> _Given passage_
^^^^^^^^

This is so expensive, though, and so time-consuming, that it required the backing of Sergey Brin, co-founder of Google, to produce that first edible burger. Yet the benefits of this method are profound—pound-for-pound, in vitro beef requires only 55 percent of the energy used for conventional beef; only four percent of the equivalent emissions of greenhouse gasses; and only one percent of the equivalent land use. Working on it enough to make it competitive with farm-raised beef could—short of a worldwide conversion to vegetarianism - greatly help removing the cause of climate change. There are health benefits, too. Imagine replacing all that delicious saturated fat in beef with omega-3 fatty oils. Red meat would become a health food.
It’s also worth acknowledging that we are currently more than a decade into producing in vitro meat cultures, and that one beef burger is all we've got to show for it. According to Bite Labs' site, the method for making their salamis and sausages is similar to Cultured Beef's - only there's no mention of the amount of meat they want to produce, nor how expensive it will be, nor how they have the expertise to do this. That's probably because, y'know, they can't, but we're being kind here, so let's assume their costs are similar per mass of meat to the proven Cultured Beef process.

^^^^^^^^

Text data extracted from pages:
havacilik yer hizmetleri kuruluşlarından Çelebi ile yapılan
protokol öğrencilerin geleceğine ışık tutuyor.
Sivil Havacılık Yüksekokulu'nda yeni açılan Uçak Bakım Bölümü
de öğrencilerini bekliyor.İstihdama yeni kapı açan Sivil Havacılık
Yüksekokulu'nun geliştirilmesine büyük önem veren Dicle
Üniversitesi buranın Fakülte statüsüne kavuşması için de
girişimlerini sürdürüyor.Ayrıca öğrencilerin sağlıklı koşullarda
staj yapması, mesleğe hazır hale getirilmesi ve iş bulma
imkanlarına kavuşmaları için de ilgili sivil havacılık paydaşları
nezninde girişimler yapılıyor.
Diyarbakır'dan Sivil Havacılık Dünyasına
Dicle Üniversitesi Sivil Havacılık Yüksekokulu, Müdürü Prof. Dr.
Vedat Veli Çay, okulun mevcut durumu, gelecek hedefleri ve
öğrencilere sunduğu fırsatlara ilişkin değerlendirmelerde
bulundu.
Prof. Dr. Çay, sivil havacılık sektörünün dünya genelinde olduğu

^^^^^^^^

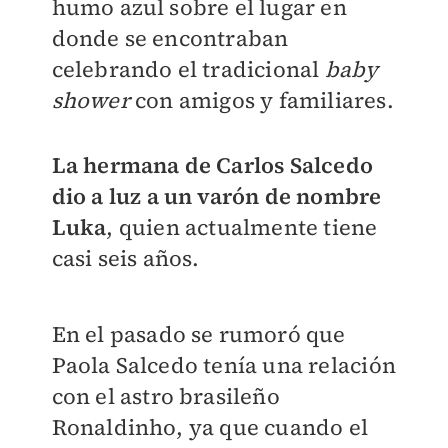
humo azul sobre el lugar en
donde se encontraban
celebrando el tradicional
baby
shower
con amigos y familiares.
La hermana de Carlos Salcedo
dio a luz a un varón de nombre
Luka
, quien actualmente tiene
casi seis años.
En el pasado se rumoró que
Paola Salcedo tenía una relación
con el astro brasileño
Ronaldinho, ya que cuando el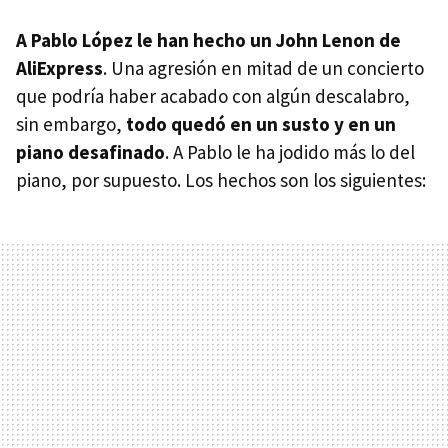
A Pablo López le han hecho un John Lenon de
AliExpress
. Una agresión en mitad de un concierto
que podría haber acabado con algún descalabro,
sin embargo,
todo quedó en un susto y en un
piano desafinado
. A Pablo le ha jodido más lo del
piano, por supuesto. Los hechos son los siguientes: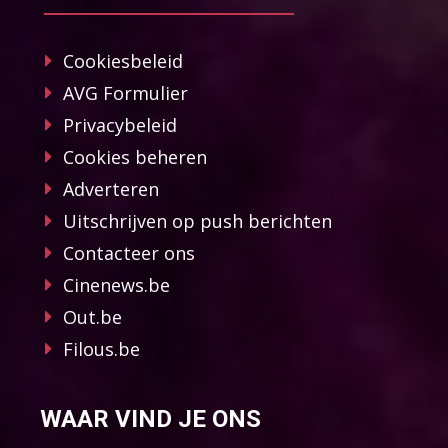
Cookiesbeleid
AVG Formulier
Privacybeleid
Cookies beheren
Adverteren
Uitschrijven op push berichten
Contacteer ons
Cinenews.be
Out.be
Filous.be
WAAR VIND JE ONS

^^^^^^^^

> _Tasks for this exercise_
[1] Echo the passage on lab-grown meat word for word, beginning at the words "This is so expensive, though, and" and stopping after "a health food.".
[2] In the lab-grown meat passage, shorten the paragraph that begins "It’s also worth acknowledging" into a brief list that keeps its main facts.
[3] Pick up the passage on lab-grown meat after its final sentence and keep writing it.

> _Task answers_
[1]
This is so expensive, though, and so time-consuming, that it required the backing of Sergey Brin, co-founder of Google, to produce that first edible burger. Yet the benefits of this method are profound—pound-for-pound, in vitro beef requires only 55 percent of the energy used for conventional beef; only four percent of the equivalent emissions of greenhouse gasses; and only one percent of the equivalent land use. Working on it enough to make it competitive with farm-raised beef could—short of a worldwide conversion to vegetarianism - greatly help removing the cause of climate change. There are health benefits, too. Imagine replacing all that delicious saturated fat in beef with omega-3 fatty oils. Red meat would become a health food.

[2]
- More than ten years of producing in vitro meat cultures have yielded only one beef burger.
- Bite Labs' site says its method for salamis and sausages is similar to Cultured Beef's.
- The site does not say how much meat Bite Labs plans to produce, how much it will cost, or what expertise the company has.
- The writer assumes that Bite Labs' costs per mass of meat are similar to those of the proven Cultured Beef process.

[3]
While each beef burger-sized mass of meat may cost $325,000, Bite Labs is explicitly mixing it with other meats. Let's assume that they will be selling their products for a price that's both not-outrageous but also suitably high. Tesco currently sells salami sausages for ~£10 per kilo; a novelty celebrity salami might be ten times that, at ~£100 per kilo. $325,000, or £200,000, produced a single five ounce, or 0.15kg patty. £200,000 of meat split between £100 salami sausages means 2,000 sausages; that, in turn, means a 2,000th of our 0.15kg of meat in each sausage—or 0.000075kg, which is slightly less than a fiftieth the size of an average raindrop.
That means you'd get more of James Franco in each salami sausage if you asked him to spit in each individual bowl of minced meat. Somehow, though, that doesn't quite have the same appeal.